- [VORLIEGENDER TEXT]
Rezension

Locas In Love

Winter


Highlights: Falling // Eissturm // Packice
Genre: Deutschpop
Sounds Like: The National // Magnetic Fields // Philistines Jr. // Barbara Morgenstern // The Dackel 5

VÖ: 28.11.2008

"Winter", ja, es ist Winter – meteorologisch zumindest, nicht kalendarisch – und die nunmehr nur noch drei Locas In Love (plus International Locas In Love Players) präsentieren ihr neues Album namens "Winter". Ein Album, das kein reguläres Studio-Album sein soll, sondern als "Seasonal Greetings"-LP zu verstehen ist, als Weihnachtsgeschenk für die Freunde guter Musik.

Also nicht als Nachfolger von "Saurus" sondern als winterliche Fortführung des selben überzeugt es mit den gleichen Qualitäten, die schon "Saurus" zum persönlichen Album des Jahres 2007 machten, erneuert jedoch den Klang der Locas zu wenig, um auf gleichem Niveau zu überzeugen. So ähnelt "Wintersachen" – sicherlich gewollt und im Titel dies bereits ankündigend – dem "Saurus" eröffnenden "Sachen" und auch "Maschine" sowie "Bushwick" vertrauen arg auf die bereits auf "Saurus" präsentierten Melodien. Neben einem weihnachtlich inszenierten "Ring Of Fire"-Cover und einer eisigen, ängstigenden und den eigentlichen Rahmen des Albums verlassenden Neuinterpretation des "Twin Peaks"-Themas "Falling" widmen die drei Locas Björn Sonnenberg, Jan Niklas Jansen und Stefanie Schrank ihr unbeschreibliches Songwriter-Talent vollkommen der Inszenierung des selbst auferlegten Winter-Themas.

- [EXTRAHIERTE DATENSÄTZE]
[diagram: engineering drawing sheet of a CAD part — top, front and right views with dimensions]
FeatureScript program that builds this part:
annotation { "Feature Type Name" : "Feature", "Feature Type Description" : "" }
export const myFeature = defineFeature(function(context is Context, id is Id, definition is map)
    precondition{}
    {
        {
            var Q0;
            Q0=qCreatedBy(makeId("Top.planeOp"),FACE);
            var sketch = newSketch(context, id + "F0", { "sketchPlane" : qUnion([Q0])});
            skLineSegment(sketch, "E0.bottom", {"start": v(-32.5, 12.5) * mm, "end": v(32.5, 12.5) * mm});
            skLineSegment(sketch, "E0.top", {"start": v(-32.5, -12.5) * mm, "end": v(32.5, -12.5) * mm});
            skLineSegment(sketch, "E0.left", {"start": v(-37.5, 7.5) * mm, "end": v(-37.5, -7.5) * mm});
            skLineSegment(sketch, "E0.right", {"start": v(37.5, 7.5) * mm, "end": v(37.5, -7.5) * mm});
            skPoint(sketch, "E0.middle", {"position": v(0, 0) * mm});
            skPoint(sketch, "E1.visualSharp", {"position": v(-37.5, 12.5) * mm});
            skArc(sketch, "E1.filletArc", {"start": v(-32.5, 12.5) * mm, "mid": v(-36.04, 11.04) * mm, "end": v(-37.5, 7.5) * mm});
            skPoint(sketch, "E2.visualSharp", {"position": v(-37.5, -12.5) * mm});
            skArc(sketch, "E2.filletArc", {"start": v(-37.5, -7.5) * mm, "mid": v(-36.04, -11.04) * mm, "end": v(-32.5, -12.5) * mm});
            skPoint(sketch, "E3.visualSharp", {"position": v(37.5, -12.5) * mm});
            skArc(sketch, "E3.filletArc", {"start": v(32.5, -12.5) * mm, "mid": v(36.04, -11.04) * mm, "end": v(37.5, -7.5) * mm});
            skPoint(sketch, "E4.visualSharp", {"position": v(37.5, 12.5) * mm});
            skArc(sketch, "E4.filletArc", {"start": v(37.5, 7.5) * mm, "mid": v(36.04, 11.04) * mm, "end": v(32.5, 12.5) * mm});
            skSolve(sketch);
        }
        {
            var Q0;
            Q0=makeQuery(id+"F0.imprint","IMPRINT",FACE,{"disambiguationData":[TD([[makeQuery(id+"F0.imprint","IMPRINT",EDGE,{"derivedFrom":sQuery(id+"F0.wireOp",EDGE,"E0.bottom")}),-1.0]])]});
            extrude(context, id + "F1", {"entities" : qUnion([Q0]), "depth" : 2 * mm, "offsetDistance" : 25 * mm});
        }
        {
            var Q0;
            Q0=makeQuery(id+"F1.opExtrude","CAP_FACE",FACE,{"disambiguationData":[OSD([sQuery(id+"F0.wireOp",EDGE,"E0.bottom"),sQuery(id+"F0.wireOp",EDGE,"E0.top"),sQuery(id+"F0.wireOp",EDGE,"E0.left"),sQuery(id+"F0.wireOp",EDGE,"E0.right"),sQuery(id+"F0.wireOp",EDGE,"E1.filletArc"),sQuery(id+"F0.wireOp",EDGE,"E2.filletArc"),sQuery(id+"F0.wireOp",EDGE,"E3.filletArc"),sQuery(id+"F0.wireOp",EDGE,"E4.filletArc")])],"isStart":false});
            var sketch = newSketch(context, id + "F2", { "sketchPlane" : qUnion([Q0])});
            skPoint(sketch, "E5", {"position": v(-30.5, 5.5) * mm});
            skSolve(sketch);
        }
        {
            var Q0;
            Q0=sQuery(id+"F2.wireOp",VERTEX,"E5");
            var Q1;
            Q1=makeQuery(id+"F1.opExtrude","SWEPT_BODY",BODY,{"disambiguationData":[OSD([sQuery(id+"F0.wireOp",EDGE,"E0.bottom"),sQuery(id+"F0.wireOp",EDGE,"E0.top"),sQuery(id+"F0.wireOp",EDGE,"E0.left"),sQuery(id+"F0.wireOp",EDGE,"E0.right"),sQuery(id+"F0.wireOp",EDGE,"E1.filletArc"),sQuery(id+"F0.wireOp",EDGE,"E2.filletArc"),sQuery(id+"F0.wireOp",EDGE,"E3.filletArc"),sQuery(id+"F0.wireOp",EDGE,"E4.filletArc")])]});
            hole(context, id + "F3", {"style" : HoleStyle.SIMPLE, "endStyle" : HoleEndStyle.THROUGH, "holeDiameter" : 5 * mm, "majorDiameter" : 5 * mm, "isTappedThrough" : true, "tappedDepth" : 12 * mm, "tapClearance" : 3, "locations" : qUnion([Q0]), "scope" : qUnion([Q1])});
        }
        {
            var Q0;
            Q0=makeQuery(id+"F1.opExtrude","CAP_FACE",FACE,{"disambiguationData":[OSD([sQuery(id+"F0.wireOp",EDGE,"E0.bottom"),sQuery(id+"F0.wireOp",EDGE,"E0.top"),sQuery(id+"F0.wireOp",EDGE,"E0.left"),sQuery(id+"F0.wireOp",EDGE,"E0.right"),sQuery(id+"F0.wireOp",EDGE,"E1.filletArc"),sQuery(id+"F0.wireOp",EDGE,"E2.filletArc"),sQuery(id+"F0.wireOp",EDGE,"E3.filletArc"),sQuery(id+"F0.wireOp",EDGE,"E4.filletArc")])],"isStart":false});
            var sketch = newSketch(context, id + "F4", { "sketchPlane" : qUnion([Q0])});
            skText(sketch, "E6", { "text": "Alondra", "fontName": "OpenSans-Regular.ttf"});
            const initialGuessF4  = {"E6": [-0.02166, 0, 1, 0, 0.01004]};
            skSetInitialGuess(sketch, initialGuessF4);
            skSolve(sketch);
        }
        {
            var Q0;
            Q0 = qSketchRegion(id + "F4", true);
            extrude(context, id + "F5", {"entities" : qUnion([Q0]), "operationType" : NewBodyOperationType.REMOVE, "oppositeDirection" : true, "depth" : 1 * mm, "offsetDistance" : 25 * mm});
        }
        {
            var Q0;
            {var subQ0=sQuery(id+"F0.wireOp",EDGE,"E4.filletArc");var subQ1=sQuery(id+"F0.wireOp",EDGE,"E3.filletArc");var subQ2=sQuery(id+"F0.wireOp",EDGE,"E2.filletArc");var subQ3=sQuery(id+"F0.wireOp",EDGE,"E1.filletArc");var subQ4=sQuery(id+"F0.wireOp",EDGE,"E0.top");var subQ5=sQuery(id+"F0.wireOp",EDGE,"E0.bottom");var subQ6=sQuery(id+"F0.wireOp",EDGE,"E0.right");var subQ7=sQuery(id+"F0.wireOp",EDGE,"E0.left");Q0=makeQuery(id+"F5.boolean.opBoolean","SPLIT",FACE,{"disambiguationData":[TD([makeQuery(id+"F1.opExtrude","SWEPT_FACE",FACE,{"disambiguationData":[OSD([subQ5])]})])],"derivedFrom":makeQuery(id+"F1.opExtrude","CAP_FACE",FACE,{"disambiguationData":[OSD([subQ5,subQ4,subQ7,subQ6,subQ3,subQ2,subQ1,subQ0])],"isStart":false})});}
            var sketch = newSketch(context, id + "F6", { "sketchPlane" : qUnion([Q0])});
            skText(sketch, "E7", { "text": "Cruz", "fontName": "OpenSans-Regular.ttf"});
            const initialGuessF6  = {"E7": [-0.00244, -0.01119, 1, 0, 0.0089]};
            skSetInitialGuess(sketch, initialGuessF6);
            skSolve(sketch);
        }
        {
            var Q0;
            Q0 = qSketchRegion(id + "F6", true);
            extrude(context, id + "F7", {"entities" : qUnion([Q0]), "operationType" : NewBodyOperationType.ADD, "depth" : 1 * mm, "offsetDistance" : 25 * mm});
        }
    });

- [AUFGABENSTELLUNG]
1 > Warum überzeugt „Winter“ laut der Rezension nicht auf demselben Niveau wie „Saurus“? Antworte in ein bis drei Sätzen.
2 > Stimmen diese Aussagen mit der Rezension überein? Antworte jeweils mit Ja oder Nein und zitiere die entscheidenden Worte wörtlich.
(a) Das Album erschien am 28.11.2008.
(b) „Winter“ ist als Nachfolger von „Saurus“ gedacht.
(c) Locas In Love besteht inzwischen nur noch aus drei Mitgliedern.
3 > Gib aus der Rezension den Abschnitt wörtlich wieder, der mit „Highlights: Falling //“ beginnt und mit „Freunde guter Musik.“ endet.

- [LÖSUNGEN JE AUFGABE]
1 > „Winter“ erneuert den Klang der Locas zu wenig. Es überzeugt zwar mit den gleichen Qualitäten wie „Saurus“, erreicht deshalb aber nicht dessen Niveau.

2 >
(a) Ja: „VÖ: 28.11.2008“
(b) Nein: „Also nicht als Nachfolger von "Saurus" sondern als winterliche Fortführung des selben“
(c) Ja: „die nunmehr nur noch drei Locas In Love“

3 >
Highlights: Falling // Eissturm // Packice
Genre: Deutschpop
Sounds Like: The National // Magnetic Fields // Philistines Jr. // Barbara Morgenstern // The Dackel 5

VÖ: 28.11.2008

"Winter", ja, es ist Winter – meteorologisch zumindest, nicht kalendarisch – und die nunmehr nur noch drei Locas In Love (plus International Locas In Love Players) präsentieren ihr neues Album namens "Winter". Ein Album, das kein reguläres Studio-Album sein soll, sondern als "Seasonal Greetings"-LP zu verstehen ist, als Weihnachtsgeschenk für die Freunde guter Musik.